> **TESTO FORNITO**

- - - - - - -

Eppure, questa nuova dottrina dello #staisereno soddisfa molti, come confidava un “credente” a chi scrive: “Papa Francesco mi piace perché posso mettere le corna a mia moglie senza farmi troppi problemi”.

Ecco gli equivoci. Tuttavia, ugualmente, non si capisce da dove provenga tutta questa insistenza sulla misericordia. Sarebbe giustificata se vivessimo in una società neo-vittoriana, rigidamente puritana, vessata psicologicamente da mostruosi sensi di colpa per un senso eccessivo e nevrotico del peccato. Ma dove, avviene questo? DOVE? Francamente tutto si può dire del mondo cattolico di oggi tranne che i preti e i fedeli si auto-flagellino, terrorizzati dal castigo eterno. Anzi, sembra che qui la vita ce la si goda niente male, in primis il clero, sempre più indulgente verso se stesso fino al punto di tendere ad auto-sdoganarsi certi peccatucci che, almeno sulla carta, “gridano vendetta al Cielo”.

- - - - - - -

> **DATI REGISTRATI**
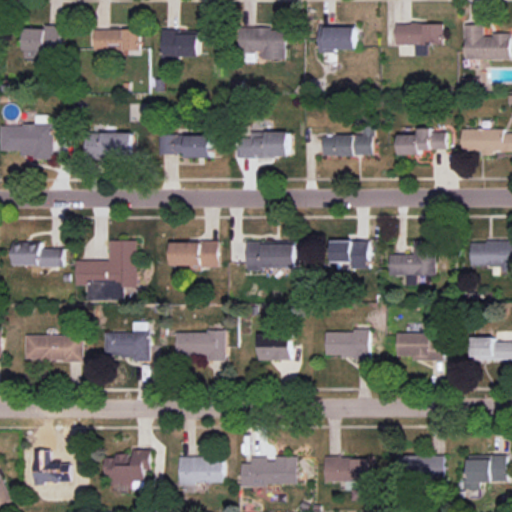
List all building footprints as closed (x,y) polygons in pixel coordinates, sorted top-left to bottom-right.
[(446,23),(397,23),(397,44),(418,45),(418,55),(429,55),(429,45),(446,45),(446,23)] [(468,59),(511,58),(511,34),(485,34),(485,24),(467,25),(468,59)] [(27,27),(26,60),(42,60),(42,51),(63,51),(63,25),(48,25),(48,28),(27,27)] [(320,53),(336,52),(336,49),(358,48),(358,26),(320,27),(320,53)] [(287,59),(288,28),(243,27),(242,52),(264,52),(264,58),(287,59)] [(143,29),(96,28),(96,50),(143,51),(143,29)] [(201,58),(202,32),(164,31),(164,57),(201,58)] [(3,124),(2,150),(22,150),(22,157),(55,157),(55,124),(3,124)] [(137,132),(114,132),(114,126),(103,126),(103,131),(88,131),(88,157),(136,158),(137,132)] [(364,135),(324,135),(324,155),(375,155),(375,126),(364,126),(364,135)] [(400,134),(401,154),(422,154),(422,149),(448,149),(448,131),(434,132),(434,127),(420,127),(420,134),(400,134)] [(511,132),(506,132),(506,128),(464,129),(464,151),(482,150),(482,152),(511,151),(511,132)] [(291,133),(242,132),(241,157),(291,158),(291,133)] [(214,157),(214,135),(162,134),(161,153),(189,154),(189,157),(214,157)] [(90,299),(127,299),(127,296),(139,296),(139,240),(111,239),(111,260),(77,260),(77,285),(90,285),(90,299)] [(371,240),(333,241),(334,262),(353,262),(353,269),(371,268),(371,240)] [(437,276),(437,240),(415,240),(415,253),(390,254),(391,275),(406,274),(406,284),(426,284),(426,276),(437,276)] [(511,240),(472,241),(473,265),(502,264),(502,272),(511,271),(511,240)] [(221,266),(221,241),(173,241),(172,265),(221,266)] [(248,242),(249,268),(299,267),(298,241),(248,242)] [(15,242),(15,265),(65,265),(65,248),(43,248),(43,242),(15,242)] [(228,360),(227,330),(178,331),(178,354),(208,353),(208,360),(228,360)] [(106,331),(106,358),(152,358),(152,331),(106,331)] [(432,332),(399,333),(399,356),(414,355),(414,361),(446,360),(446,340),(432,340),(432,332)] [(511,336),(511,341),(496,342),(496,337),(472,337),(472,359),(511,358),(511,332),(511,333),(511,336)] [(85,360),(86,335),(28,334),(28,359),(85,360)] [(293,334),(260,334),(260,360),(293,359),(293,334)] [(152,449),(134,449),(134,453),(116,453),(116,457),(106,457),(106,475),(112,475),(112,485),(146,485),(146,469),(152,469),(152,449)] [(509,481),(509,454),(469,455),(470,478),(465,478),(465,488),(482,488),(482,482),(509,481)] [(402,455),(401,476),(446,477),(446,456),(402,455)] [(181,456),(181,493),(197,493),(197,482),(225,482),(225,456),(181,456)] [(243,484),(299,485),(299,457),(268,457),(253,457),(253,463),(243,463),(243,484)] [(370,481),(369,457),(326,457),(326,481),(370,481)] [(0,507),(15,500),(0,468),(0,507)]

- - - - - - -

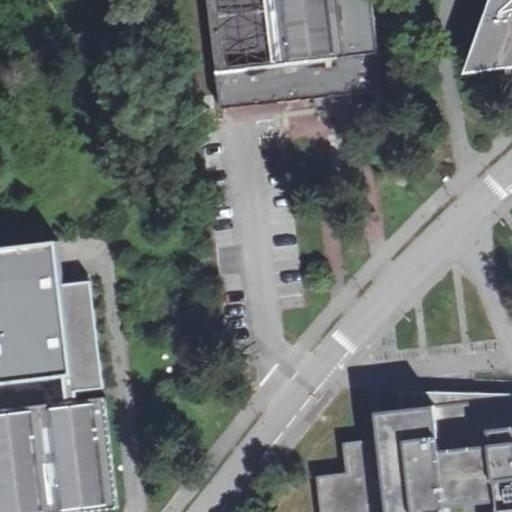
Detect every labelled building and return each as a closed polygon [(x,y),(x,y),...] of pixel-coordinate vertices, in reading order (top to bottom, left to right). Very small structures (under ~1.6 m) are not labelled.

- - - - - - -

> **COSA FARE**
Prosegui il testo sull'insistenza sulla misericordia nel mondo cattolico di oggi, ripartendo subito dopo l'ultima frase.

> **RISULTATO FINALE**
Quindi, non si capisce da dove nasca tutto questo bisogno di “allentare la tensione”, come se la gente dubitasse del perdono di Dio. Qui la tensione si è allentata fin troppo, anzi, semmai quello che si è perso è proprio il vecchio “timor di Dio”, il senso del peccato, la differenza tra bene e male, non certo la fiducia nel perdono divino.

E a tal proposito, c’è soprattutto qualcosa che non quadra su come viene presentata la divina misericordia. Che, secondo il Cattolicesimo, è infinita, ma non “gratis”.

Per ottenerla OCCORRE PER PRIMA COSA IL PENTIMENTO DAL PECCATO, sincero, profondo, il proponimento di non peccare più e il sacramento della Penitenza, cioè la confessione. Lo sappiamo tutti, no? Chiunque abbia frequentato un corso di catechismo da bambino - prima del 2013 - lo sa bene e non è certo una novità: hai sbagliato, hai peccato, ti penti, ti confessi dal prete, ti proponi di non peccare più e la tua “fedina spirituale” torna pulita. Poi, al solito, chi vuole ci crede, chi non vuole si fa i fatti suoi.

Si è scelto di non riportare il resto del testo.